● EXERCISE
Count how many lines of the records contain the string "values" (case counts), and reply with that number alone.

(Chart interpretation exercises)

----

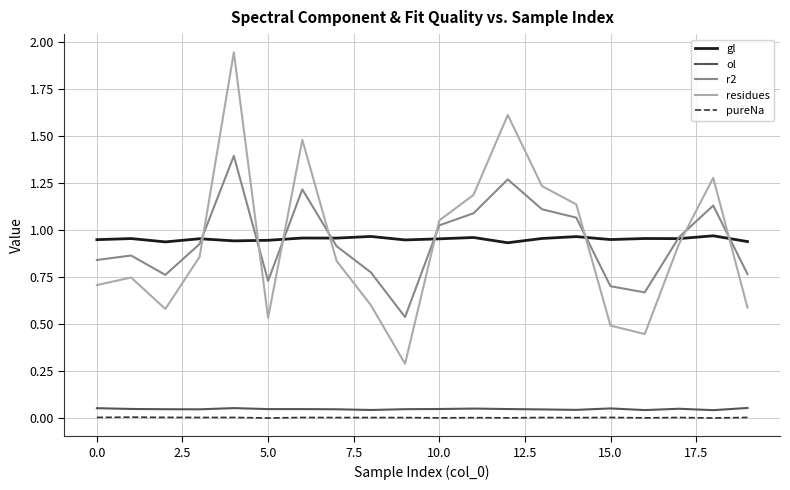

How many categories are shown in the chart?

20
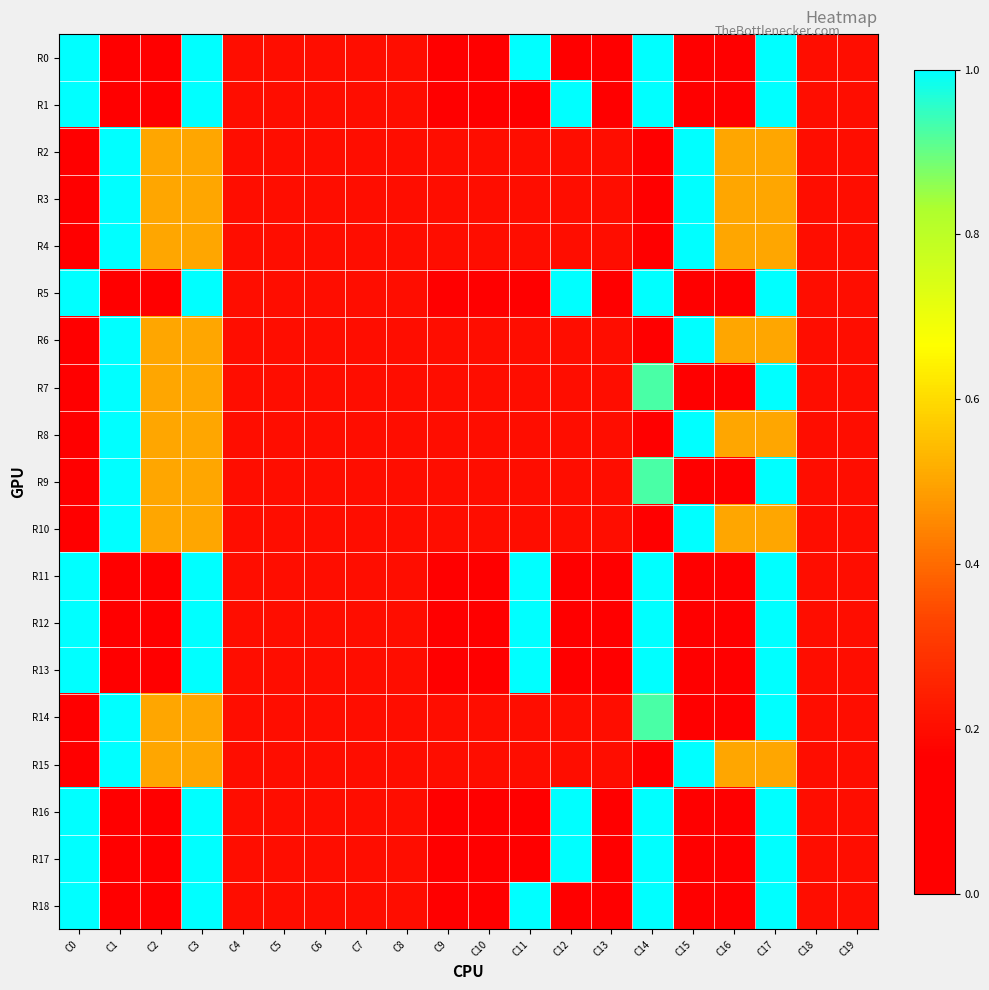

Rank the series at C3 from lowest to highest value.

R2, R3, R4, R6, R7, R8, R9, R10, R14, R15, R0, R1, R5, R11, R12, R13, R16, R17, R18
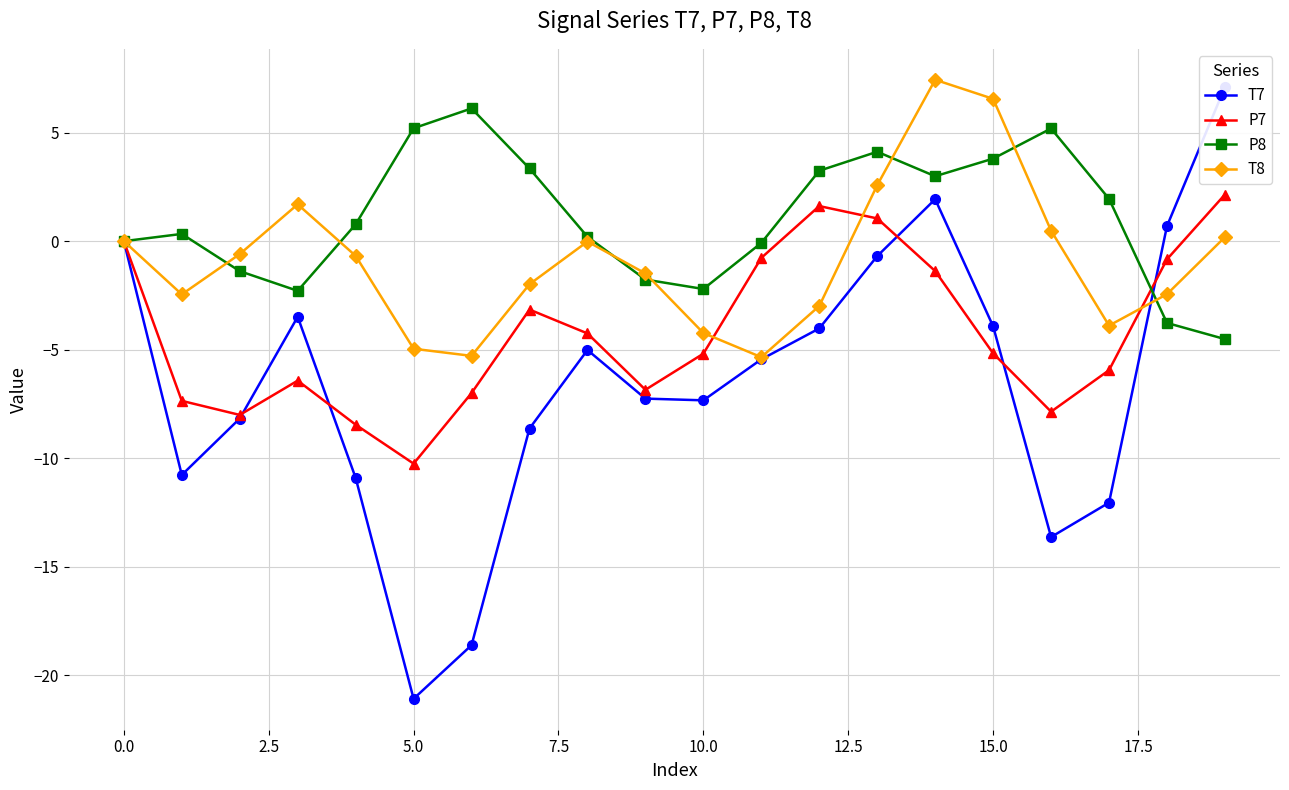

Is the value of P7 at 15.0 greater than the value of T8 at 10.0?

No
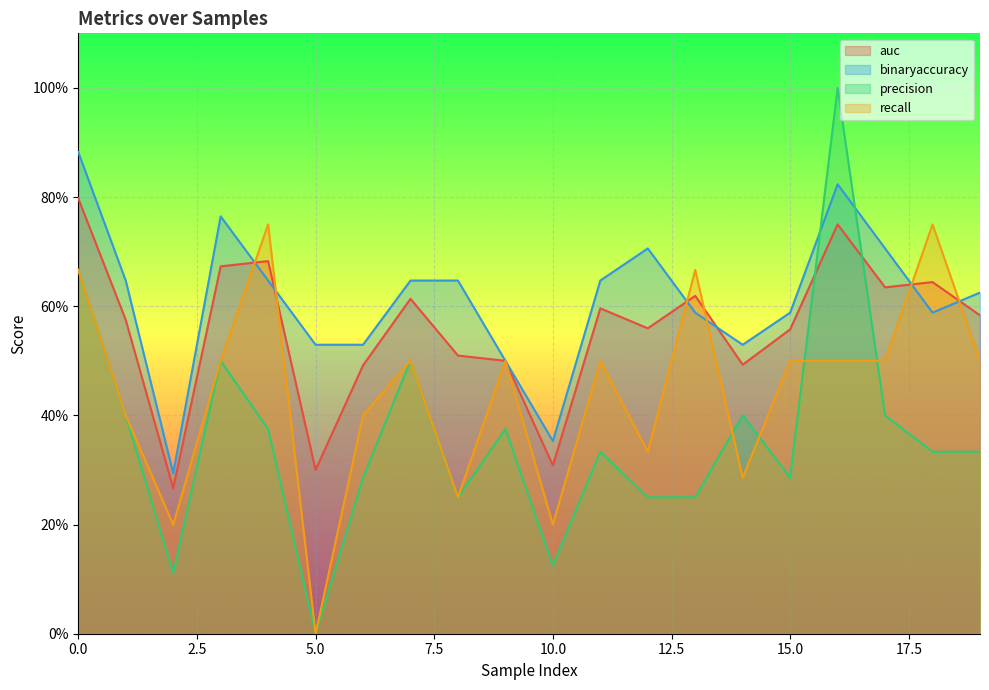

How many values in the precision series exceed 0?

19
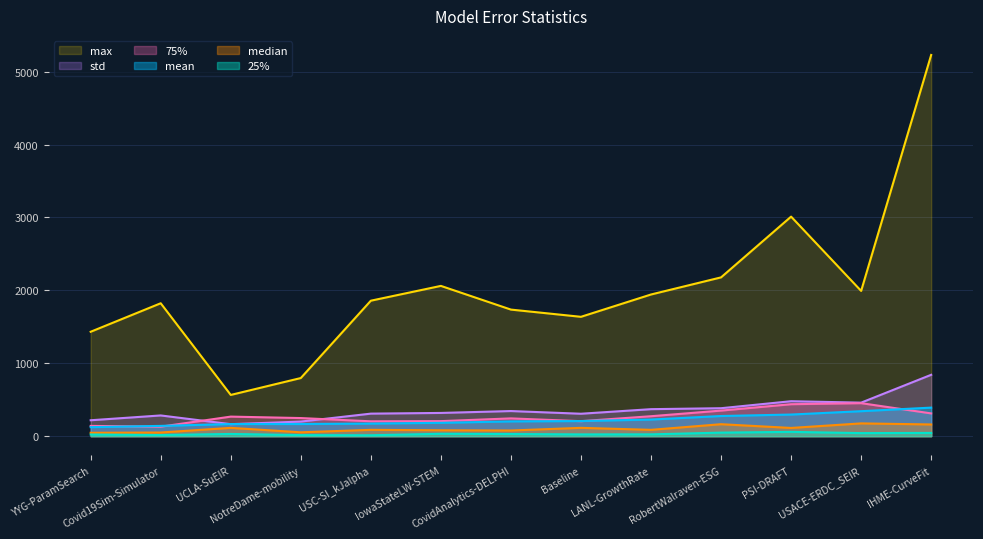

At which category does 25% reach its first local valley?

Covid19Sim-Simulator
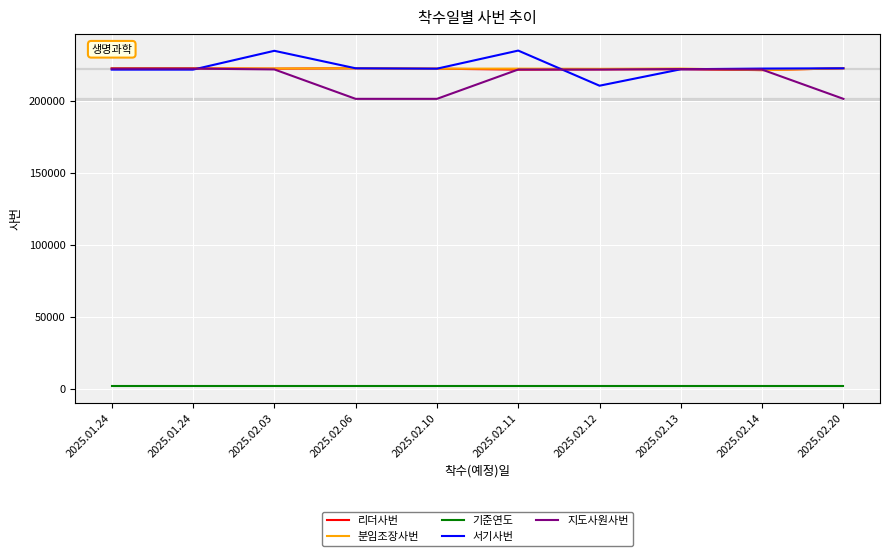

At which category is the sum across all series the highest?

2025.02.03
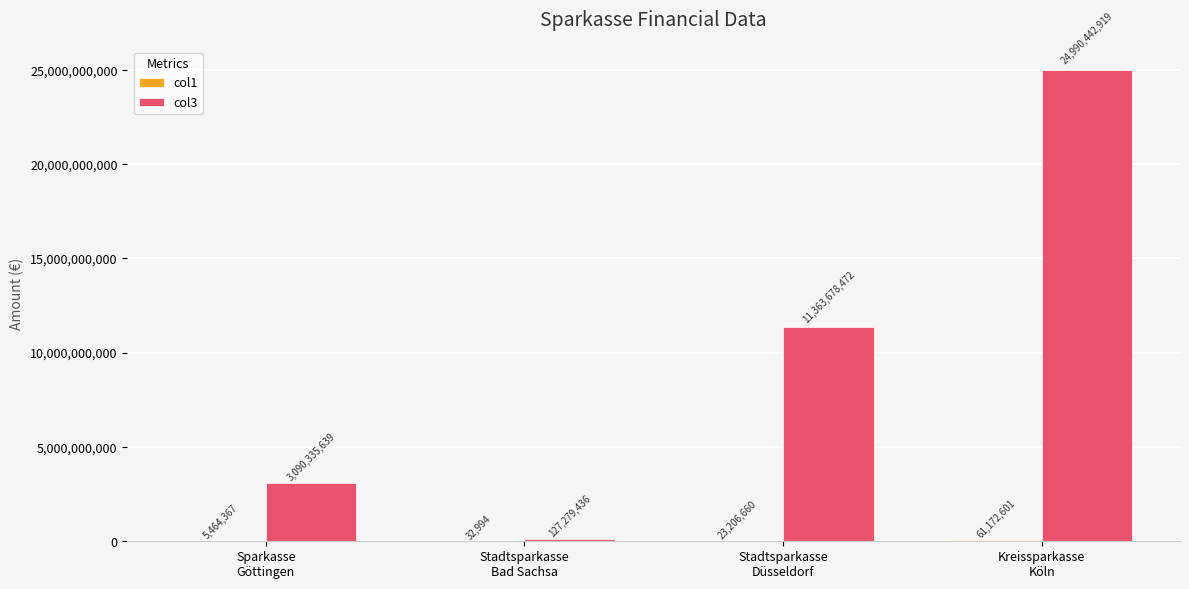

True or false: col3 has a value of 8653932476.0 at Kreissparkasse
Köln.

False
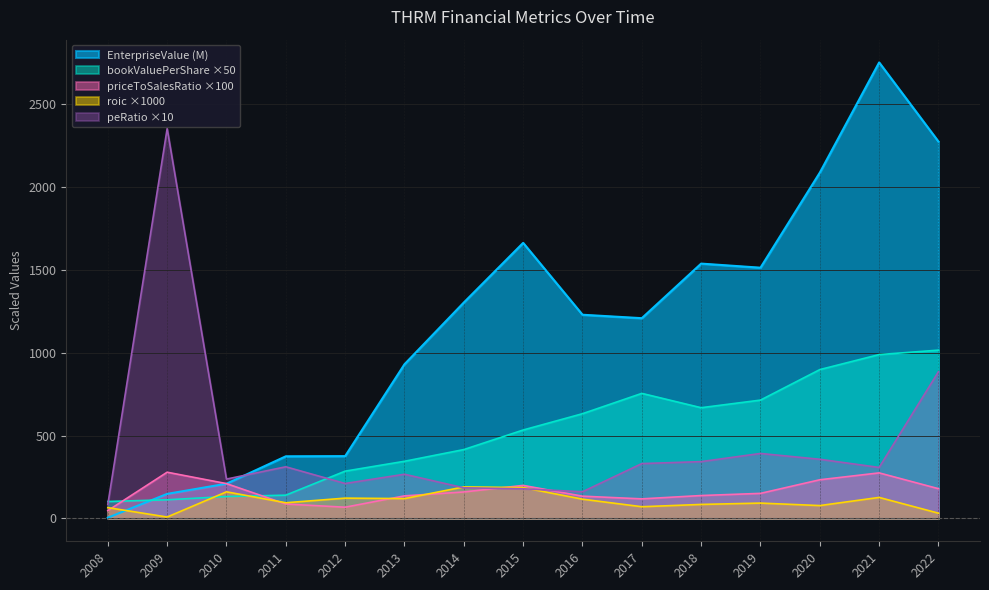

Rank the categories by EnterpriseValue value from lowest to highest.

2008, 2009, 2010, 2011, 2012, 2013, 2017, 2016, 2014, 2019, 2018, 2015, 2020, 2022, 2021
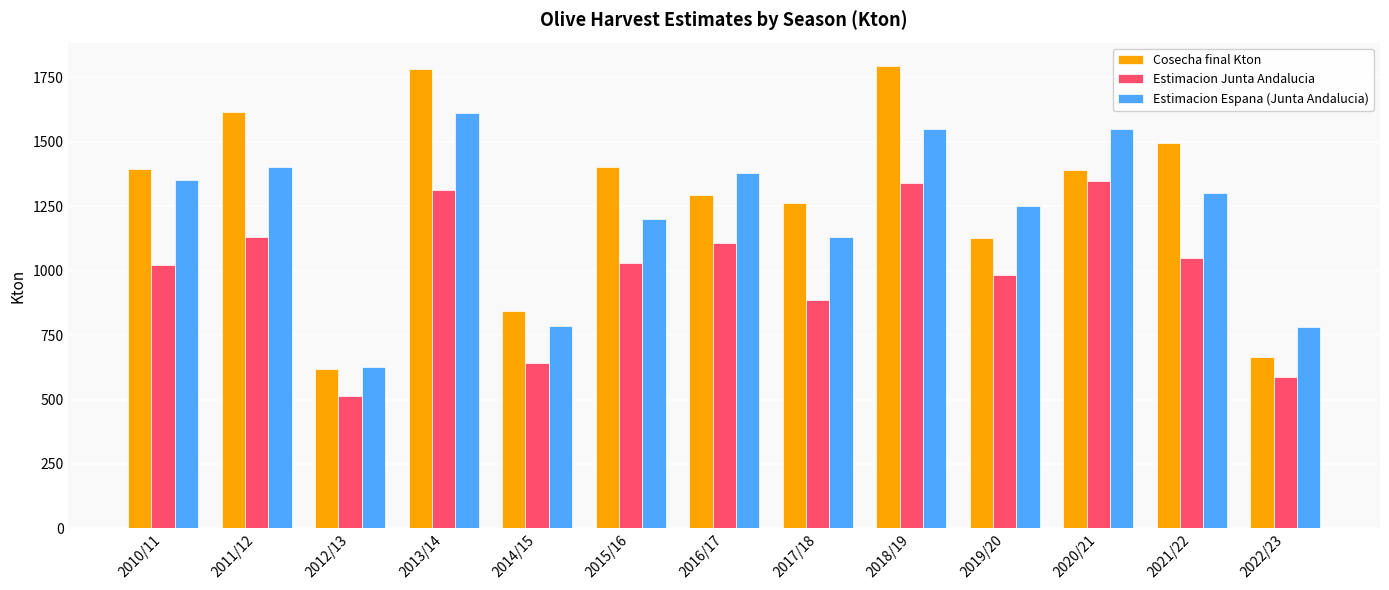

What are all the series names shown in the legend?

Cosecha final Kton, Estimacion Junta Andalucia, Estimacion Espana (Junta Andalucia)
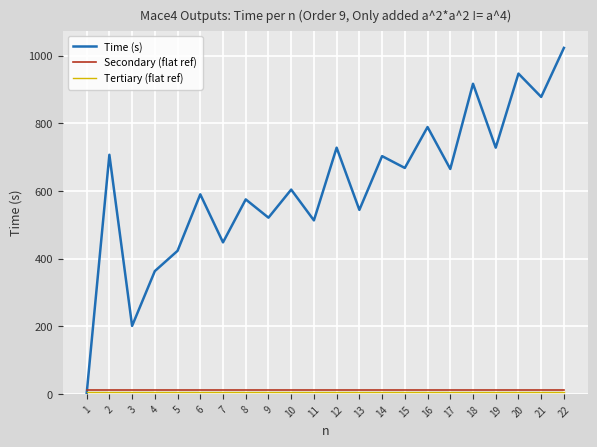

What is the total value across all series at 11?

528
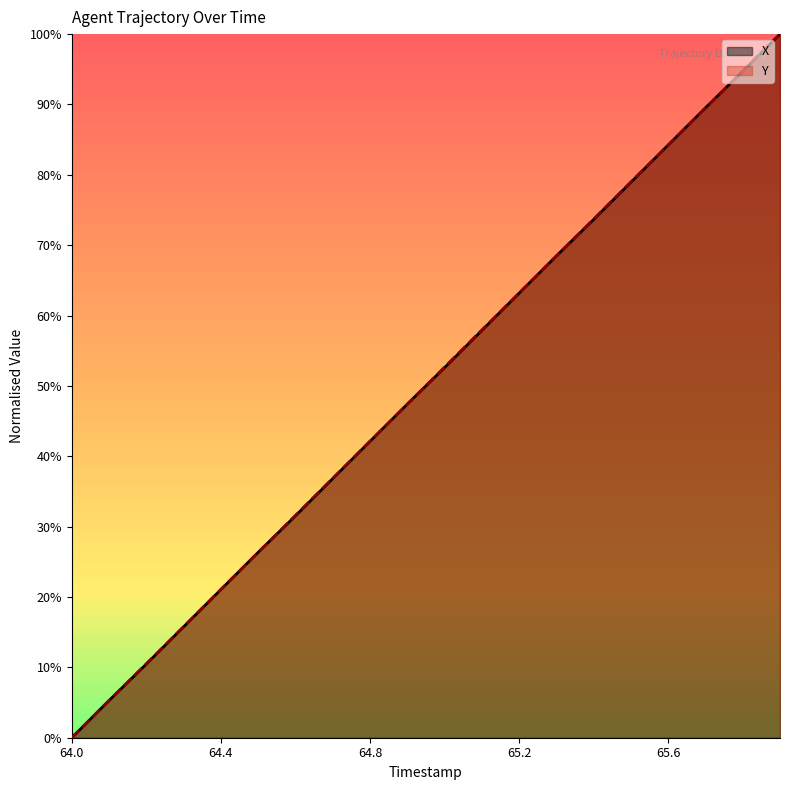

Reading left to right, list all the values displayed in this chart.

X: 64.0=0.0	64.1=0.1	64.2=0.1	64.3=0.2	64.4=0.2	64.5=0.3	64.6=0.3	64.7=0.4	64.8=0.4	64.9=0.5	65.0=0.5	65.1=0.6	65.2=0.6	65.3=0.7	65.4=0.7	65.5=0.8	65.6=0.8	65.7=0.9	65.8=0.9	65.9=1.0
Y: 64.0=0.0	64.1=0.1	64.2=0.1	64.3=0.2	64.4=0.2	64.5=0.3	64.6=0.3	64.7=0.4	64.8=0.4	64.9=0.5	65.0=0.5	65.1=0.6	65.2=0.6	65.3=0.7	65.4=0.7	65.5=0.8	65.6=0.8	65.7=0.9	65.8=0.9	65.9=1.0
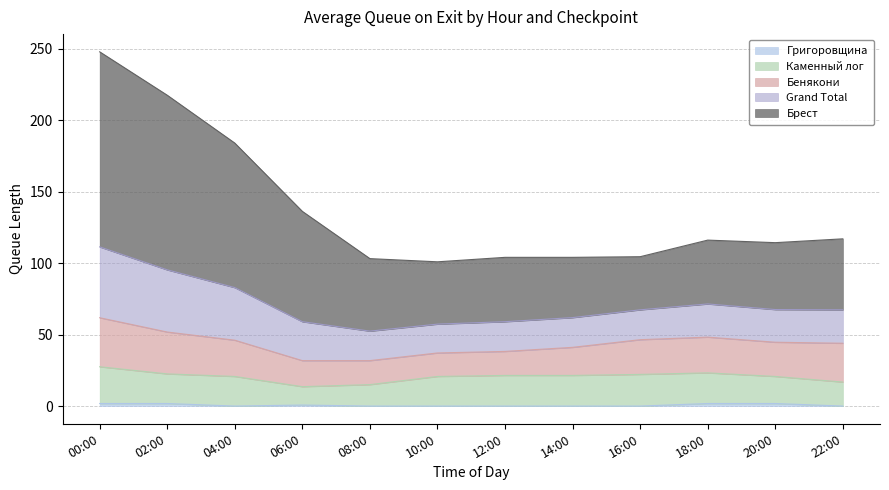

What is the difference between the maximum and second lowest values in the Брест series?

94.3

----

● REPLY
3